**Machine-readable electronics designs:**
┄┄┄┄┄┄
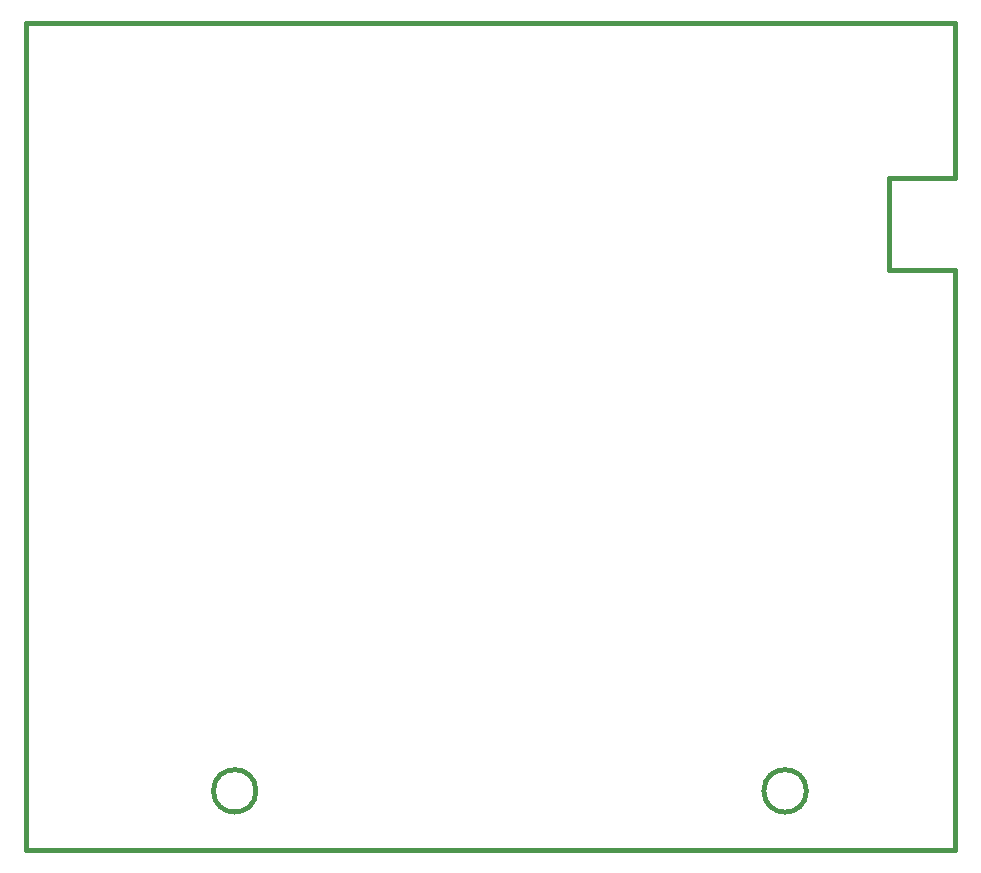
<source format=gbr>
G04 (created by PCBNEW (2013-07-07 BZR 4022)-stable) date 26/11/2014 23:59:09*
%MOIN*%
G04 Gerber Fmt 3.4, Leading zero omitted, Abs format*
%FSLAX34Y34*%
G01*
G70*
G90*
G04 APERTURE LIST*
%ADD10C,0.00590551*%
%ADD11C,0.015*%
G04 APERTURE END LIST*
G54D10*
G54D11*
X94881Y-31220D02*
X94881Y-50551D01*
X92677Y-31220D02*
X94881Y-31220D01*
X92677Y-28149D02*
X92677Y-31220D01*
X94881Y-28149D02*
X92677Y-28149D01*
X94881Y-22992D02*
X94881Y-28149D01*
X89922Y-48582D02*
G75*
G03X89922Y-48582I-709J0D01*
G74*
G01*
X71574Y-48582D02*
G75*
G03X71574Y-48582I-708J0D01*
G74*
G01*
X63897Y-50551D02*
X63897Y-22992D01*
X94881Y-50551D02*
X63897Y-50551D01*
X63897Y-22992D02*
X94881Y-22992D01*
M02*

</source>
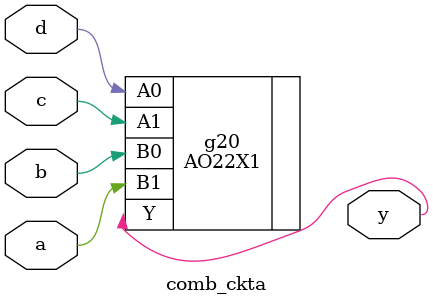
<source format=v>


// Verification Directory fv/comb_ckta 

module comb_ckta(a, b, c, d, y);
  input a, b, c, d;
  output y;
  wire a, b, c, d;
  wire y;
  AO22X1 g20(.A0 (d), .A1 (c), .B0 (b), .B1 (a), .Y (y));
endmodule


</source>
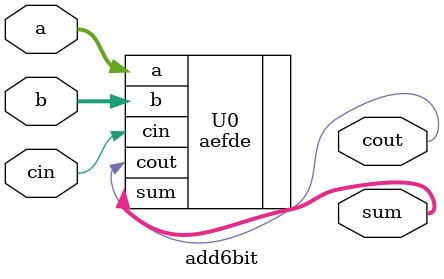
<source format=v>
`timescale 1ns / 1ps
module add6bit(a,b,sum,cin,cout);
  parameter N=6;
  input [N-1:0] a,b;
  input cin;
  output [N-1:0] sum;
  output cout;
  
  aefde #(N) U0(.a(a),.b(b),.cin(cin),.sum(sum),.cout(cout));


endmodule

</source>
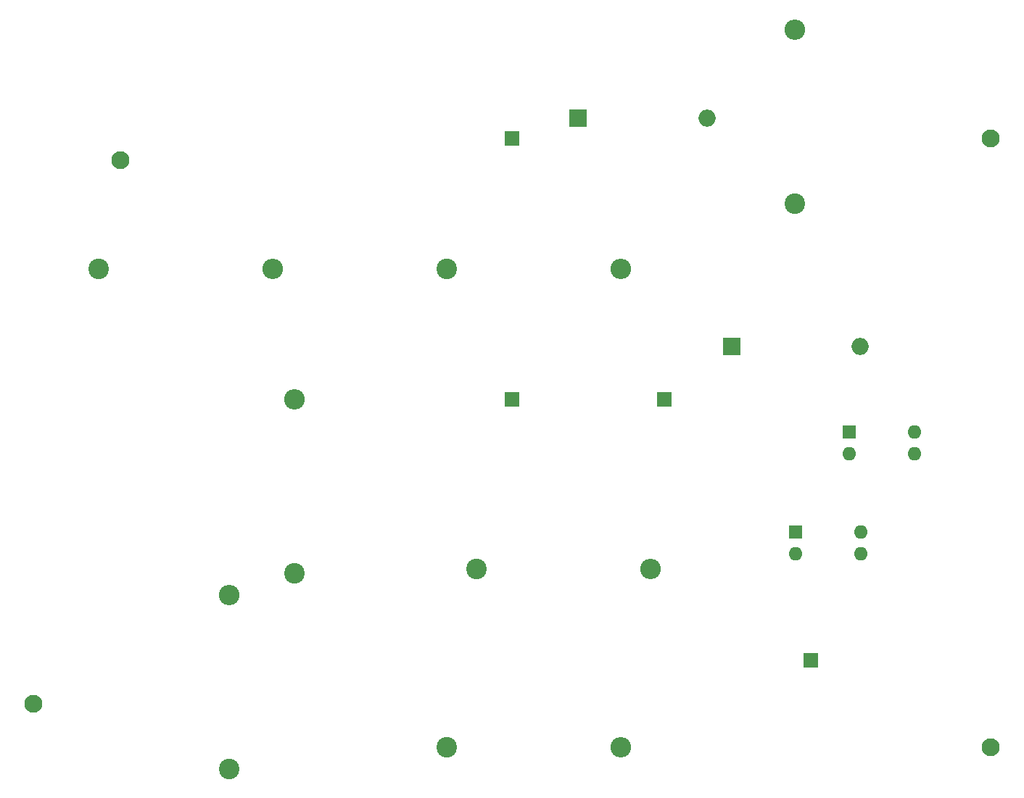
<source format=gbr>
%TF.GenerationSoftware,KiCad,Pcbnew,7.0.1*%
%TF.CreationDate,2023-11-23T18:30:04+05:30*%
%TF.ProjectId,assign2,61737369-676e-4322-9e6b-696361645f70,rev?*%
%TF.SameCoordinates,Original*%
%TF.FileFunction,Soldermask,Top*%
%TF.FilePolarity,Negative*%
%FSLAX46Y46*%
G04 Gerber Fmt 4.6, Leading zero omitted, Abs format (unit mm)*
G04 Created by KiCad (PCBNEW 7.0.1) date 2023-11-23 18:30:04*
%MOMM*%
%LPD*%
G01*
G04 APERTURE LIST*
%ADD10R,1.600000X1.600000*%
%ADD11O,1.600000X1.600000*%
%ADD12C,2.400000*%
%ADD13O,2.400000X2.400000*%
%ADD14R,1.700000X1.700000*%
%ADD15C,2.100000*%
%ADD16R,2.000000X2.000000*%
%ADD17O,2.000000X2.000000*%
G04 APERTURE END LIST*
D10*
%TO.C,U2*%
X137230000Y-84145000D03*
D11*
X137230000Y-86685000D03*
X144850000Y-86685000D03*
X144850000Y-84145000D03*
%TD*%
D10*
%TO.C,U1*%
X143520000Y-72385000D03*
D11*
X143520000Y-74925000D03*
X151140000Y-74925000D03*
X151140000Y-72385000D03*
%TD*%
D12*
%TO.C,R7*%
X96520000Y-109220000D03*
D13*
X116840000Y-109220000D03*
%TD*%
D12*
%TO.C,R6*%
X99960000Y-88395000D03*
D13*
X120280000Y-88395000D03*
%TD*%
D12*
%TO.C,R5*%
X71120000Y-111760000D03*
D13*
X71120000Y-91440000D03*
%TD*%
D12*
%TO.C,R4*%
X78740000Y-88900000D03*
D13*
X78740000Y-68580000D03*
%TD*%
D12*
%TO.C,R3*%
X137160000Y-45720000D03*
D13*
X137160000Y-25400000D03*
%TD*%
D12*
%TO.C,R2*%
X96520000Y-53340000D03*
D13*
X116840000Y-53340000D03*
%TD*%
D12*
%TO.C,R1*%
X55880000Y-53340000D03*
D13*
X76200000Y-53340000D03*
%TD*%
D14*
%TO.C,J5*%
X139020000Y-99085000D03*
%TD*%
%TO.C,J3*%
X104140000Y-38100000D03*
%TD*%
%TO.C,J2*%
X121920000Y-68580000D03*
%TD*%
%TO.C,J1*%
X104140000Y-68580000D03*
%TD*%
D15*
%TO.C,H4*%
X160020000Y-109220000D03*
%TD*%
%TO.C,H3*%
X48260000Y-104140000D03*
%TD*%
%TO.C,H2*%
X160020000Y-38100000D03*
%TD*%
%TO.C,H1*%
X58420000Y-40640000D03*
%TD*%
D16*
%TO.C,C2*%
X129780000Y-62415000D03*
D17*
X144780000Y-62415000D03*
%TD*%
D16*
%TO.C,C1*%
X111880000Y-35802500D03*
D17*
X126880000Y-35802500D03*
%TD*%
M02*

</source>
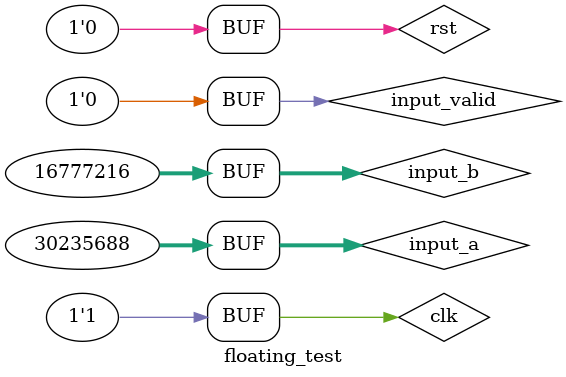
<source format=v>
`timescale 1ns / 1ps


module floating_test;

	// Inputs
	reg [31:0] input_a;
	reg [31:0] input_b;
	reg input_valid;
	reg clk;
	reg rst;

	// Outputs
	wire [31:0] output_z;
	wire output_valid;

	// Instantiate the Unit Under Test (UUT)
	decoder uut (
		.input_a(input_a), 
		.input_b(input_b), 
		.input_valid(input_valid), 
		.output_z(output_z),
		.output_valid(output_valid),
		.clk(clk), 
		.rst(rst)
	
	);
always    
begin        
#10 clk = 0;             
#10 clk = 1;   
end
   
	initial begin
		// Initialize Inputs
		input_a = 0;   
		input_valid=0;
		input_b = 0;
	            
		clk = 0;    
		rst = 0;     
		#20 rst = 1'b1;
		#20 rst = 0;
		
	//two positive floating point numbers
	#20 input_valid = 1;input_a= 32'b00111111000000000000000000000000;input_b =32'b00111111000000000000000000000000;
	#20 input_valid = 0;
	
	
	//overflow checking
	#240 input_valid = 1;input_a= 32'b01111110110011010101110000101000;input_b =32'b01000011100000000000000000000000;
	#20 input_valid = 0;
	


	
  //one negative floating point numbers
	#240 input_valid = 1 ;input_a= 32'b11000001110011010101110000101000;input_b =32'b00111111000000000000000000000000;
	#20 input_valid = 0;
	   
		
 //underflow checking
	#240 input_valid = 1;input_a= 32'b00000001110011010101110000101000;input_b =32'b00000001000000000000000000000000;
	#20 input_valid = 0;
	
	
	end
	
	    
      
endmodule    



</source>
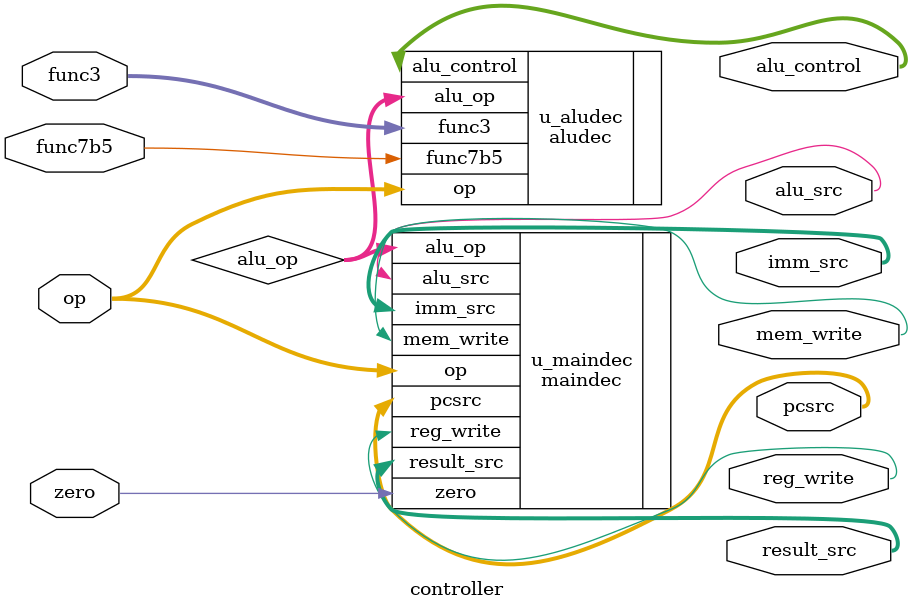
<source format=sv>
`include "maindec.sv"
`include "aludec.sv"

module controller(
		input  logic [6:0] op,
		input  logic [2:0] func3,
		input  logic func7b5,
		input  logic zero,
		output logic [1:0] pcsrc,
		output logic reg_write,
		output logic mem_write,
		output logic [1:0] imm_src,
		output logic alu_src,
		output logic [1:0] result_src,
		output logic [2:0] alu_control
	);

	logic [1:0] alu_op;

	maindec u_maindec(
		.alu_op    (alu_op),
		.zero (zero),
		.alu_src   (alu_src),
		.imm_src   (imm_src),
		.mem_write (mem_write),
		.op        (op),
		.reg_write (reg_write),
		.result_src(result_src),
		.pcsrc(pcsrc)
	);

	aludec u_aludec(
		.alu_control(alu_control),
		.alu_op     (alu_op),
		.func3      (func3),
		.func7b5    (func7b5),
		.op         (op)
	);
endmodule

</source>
┄┄┄┄┄┄
**What to work on:** Where a line of the data above includes "checking", copy that line.

**Finished exercise:**
	//overflow checking
 //underflow checking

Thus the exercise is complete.